I think the interrupt driven thing can actually be faster than the
'regular' task waiting on the mutex. The regulator message can be
locklessly queued (it only ever makes sense to have 1 such message
pending, any later one will invalidate a prior one).

Then the i2c interrupt can detect the availability of this pending
message and splice it into the transfer queue at an opportune moment.

(of course, the current i2c bits don't support any of that)
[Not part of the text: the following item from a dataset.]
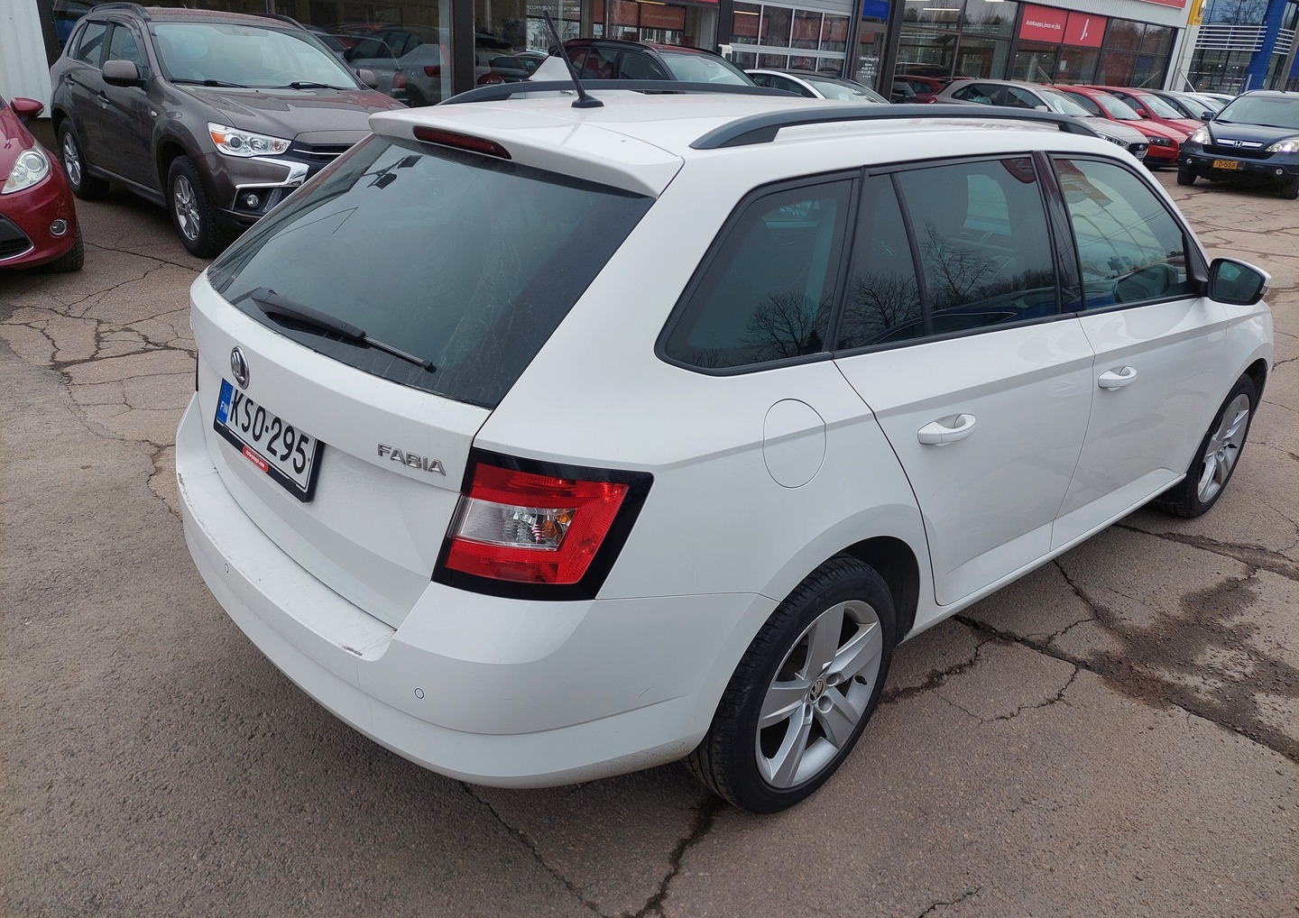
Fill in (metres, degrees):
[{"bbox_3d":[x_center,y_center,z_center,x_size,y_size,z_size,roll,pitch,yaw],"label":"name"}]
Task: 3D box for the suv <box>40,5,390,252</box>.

> Coming back to where we started from (where should we call
> arch_set_freq_scale() from ?).

The drivers.. the core cpufreq doesn't know when (if any) transition is
completed.

> I think we would still need some kind of synchronization between
> cpufreq core and the cpufreq drivers to make sure we don't start
> another freq change before the previous one is complete. Otherwise
> the cpufreq drivers would be required to have similar support with
> proper locking in place.

Not sure what you mean; also not sure why. On x86 we never know, cannot
know. So why would this stuff be any different.

> And if the core is going to get notified about successful freq changes
> (which it should IMHO), then it may still be better to call
> arch_set_freq_scale() from the core itself and not from individual
> drivers.

I would not involve the core. All we want from the core is a unified
interface towards requesting DVFS changes. Everything that happens after
is not its business.